▶ **Work to complete**:
Pick out each line of the material below that contains the string "user", and copy those lines. Case counts.

==========

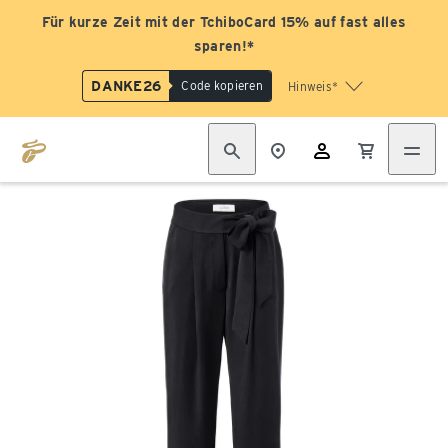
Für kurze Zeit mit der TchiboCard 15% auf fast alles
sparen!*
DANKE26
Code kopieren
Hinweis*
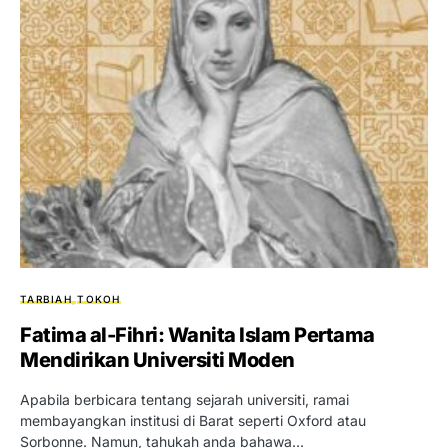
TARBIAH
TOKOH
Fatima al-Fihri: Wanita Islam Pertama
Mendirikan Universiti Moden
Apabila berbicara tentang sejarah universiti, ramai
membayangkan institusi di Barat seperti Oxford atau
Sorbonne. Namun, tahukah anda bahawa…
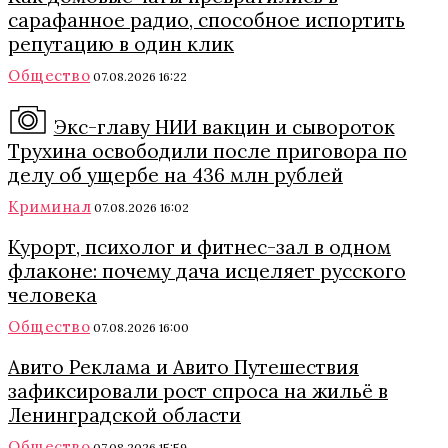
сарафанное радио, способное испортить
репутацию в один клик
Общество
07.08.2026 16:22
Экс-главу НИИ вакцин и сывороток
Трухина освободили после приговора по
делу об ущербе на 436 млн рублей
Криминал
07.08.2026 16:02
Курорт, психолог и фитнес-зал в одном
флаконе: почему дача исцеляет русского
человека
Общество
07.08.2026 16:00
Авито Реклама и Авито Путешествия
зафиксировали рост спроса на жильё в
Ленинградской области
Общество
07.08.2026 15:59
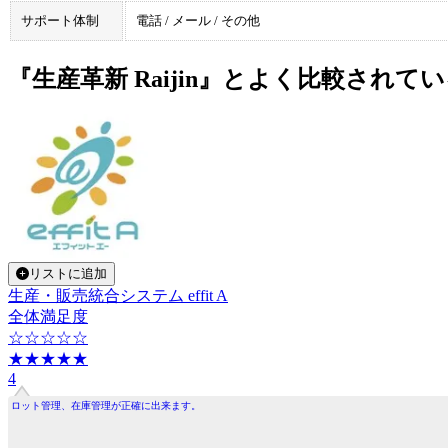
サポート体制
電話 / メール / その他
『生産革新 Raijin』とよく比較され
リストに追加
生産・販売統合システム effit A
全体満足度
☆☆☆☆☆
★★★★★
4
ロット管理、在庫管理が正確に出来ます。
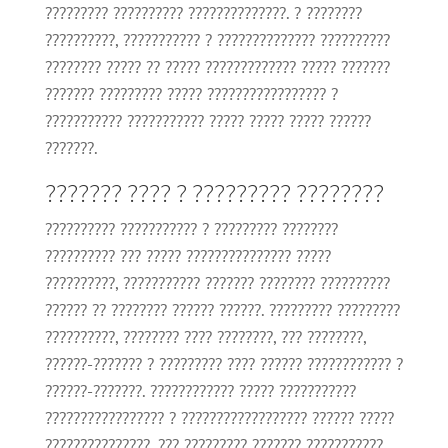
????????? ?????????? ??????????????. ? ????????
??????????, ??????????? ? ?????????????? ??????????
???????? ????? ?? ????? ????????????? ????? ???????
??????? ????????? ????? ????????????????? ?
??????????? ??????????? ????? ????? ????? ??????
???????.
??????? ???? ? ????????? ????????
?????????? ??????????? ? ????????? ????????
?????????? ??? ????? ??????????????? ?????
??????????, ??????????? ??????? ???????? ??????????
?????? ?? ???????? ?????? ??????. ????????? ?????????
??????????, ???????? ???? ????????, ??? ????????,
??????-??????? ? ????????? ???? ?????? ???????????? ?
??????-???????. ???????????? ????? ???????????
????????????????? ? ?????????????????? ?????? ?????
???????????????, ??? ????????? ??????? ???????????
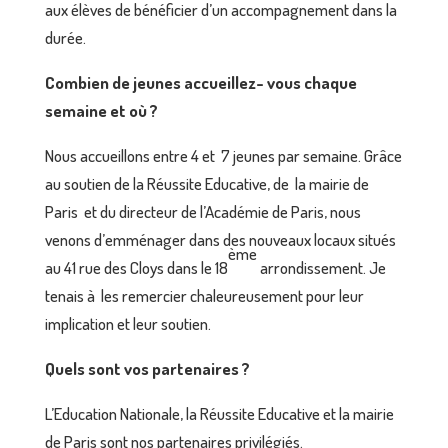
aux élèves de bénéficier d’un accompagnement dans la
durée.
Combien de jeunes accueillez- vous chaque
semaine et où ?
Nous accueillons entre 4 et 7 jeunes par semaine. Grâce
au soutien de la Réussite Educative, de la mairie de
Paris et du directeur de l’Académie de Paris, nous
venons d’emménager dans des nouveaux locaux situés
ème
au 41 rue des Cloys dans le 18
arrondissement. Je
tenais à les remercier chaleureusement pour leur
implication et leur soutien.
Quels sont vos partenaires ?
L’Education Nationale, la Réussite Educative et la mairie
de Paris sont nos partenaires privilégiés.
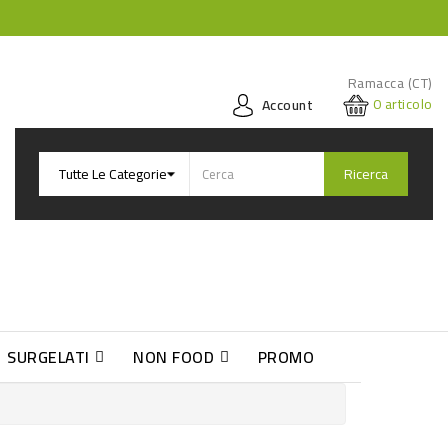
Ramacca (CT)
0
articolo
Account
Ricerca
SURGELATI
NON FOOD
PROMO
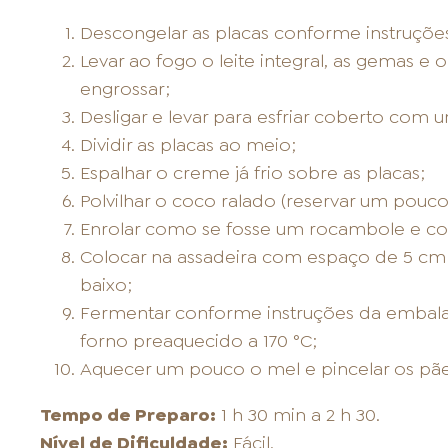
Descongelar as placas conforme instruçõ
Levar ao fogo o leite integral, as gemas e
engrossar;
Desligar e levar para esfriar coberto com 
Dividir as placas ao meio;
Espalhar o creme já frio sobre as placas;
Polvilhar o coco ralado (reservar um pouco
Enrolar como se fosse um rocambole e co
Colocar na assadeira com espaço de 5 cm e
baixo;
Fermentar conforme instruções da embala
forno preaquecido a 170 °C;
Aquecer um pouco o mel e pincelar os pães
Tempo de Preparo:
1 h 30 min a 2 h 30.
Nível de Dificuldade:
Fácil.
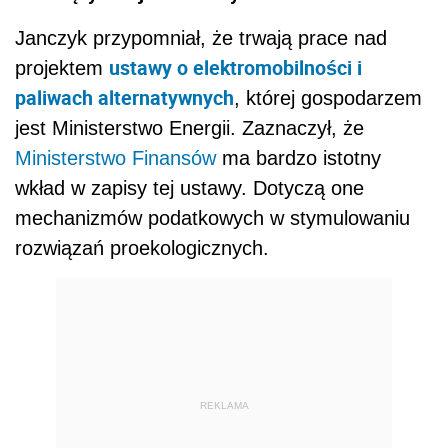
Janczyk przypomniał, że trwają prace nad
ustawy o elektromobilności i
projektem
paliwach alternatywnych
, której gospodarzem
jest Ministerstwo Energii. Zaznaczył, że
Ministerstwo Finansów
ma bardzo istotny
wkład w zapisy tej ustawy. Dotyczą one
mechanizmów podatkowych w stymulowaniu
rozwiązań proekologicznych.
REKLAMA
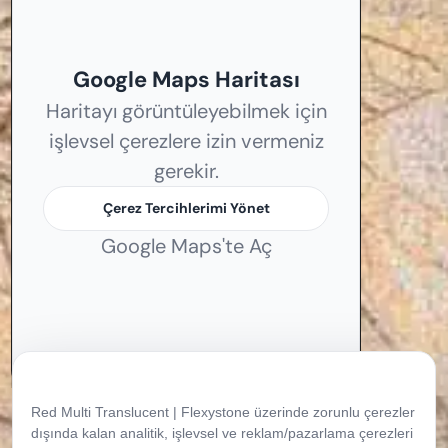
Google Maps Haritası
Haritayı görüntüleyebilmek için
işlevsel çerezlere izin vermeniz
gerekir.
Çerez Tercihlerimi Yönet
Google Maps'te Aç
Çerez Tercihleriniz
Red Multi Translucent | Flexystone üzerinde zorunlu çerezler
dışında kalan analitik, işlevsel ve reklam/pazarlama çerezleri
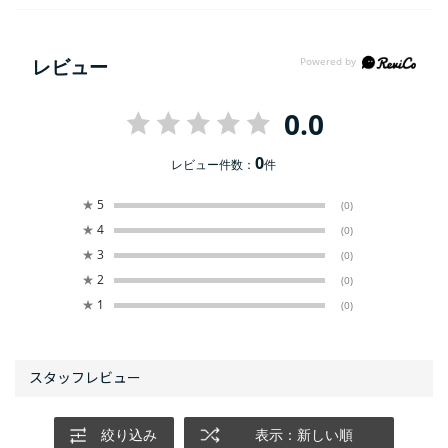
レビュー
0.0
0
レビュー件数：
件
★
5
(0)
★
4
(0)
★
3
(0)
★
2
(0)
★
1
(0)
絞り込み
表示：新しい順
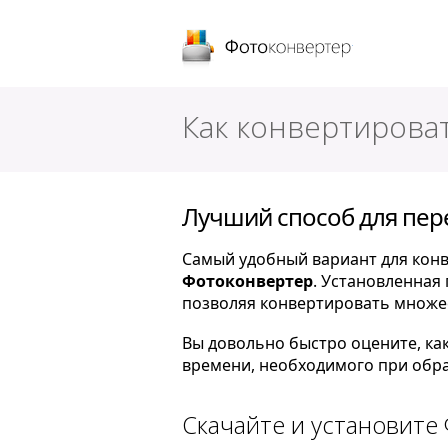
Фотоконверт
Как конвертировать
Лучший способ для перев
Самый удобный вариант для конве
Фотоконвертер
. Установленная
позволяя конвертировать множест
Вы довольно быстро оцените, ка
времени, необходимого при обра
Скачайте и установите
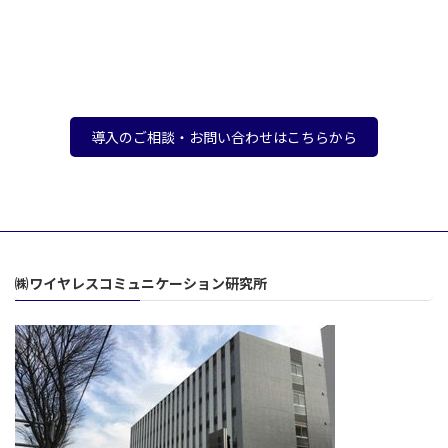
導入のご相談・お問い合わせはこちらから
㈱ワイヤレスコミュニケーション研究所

==========

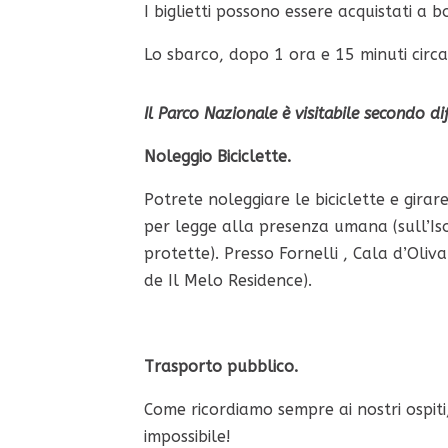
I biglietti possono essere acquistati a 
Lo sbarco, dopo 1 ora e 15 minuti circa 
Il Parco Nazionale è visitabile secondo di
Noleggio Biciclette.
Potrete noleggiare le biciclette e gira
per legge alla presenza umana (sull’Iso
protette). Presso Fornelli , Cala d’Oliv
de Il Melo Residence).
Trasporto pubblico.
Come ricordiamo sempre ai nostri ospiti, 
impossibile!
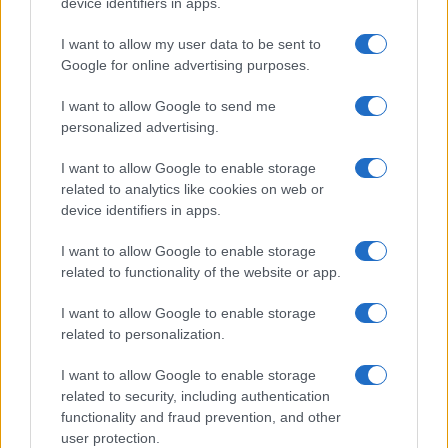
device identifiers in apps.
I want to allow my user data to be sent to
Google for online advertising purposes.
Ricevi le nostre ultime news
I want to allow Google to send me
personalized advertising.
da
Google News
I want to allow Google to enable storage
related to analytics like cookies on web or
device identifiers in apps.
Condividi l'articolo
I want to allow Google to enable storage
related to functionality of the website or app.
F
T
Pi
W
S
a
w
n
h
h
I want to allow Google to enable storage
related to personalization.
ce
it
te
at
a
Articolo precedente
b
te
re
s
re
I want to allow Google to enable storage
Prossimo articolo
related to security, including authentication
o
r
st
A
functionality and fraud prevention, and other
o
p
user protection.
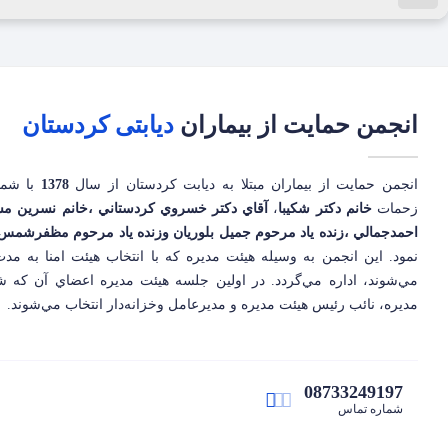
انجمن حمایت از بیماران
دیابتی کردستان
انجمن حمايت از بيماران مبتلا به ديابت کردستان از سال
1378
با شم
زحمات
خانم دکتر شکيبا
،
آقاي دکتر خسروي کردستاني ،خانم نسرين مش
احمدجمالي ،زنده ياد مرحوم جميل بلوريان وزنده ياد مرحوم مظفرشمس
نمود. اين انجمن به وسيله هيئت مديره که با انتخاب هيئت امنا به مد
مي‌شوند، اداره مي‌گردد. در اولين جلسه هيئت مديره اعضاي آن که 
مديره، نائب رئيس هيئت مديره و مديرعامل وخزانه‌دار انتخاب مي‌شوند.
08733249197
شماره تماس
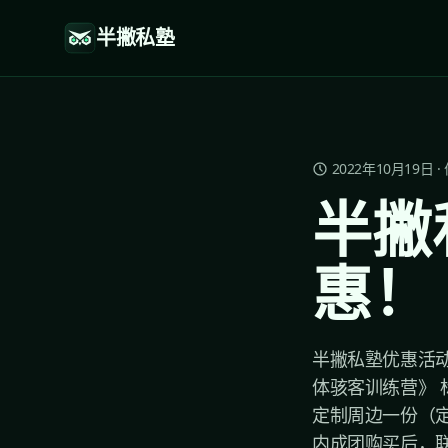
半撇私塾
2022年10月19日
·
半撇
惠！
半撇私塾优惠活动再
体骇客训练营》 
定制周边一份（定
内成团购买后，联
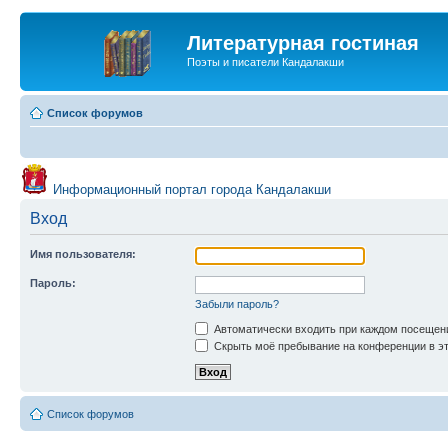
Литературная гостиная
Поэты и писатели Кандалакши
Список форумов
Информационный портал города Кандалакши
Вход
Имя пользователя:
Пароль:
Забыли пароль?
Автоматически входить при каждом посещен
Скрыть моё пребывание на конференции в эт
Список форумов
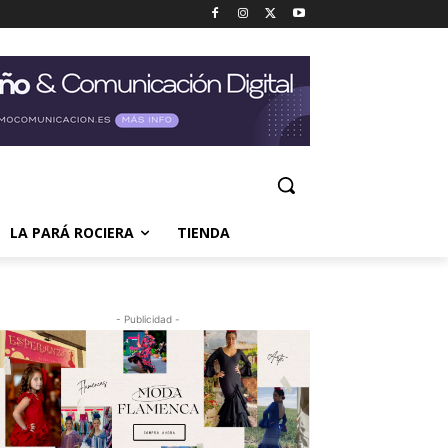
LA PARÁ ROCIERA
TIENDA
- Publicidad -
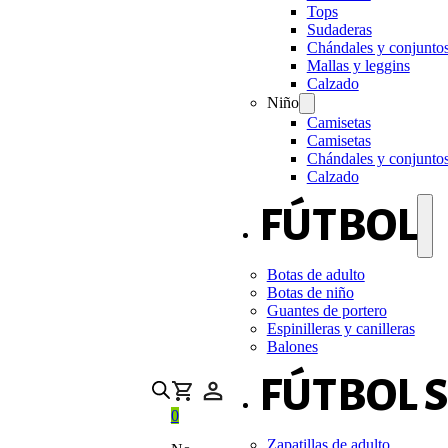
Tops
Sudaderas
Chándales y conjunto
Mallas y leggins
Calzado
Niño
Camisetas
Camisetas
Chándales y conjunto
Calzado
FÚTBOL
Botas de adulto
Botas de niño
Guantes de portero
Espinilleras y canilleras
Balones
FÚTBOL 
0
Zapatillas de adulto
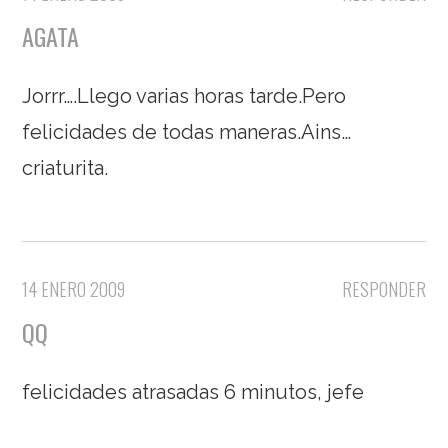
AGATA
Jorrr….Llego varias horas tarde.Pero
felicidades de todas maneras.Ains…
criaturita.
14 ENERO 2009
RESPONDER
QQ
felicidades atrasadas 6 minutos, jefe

==========

▶ **Answer below**:
I want to allow my user data to be sent to
user protection.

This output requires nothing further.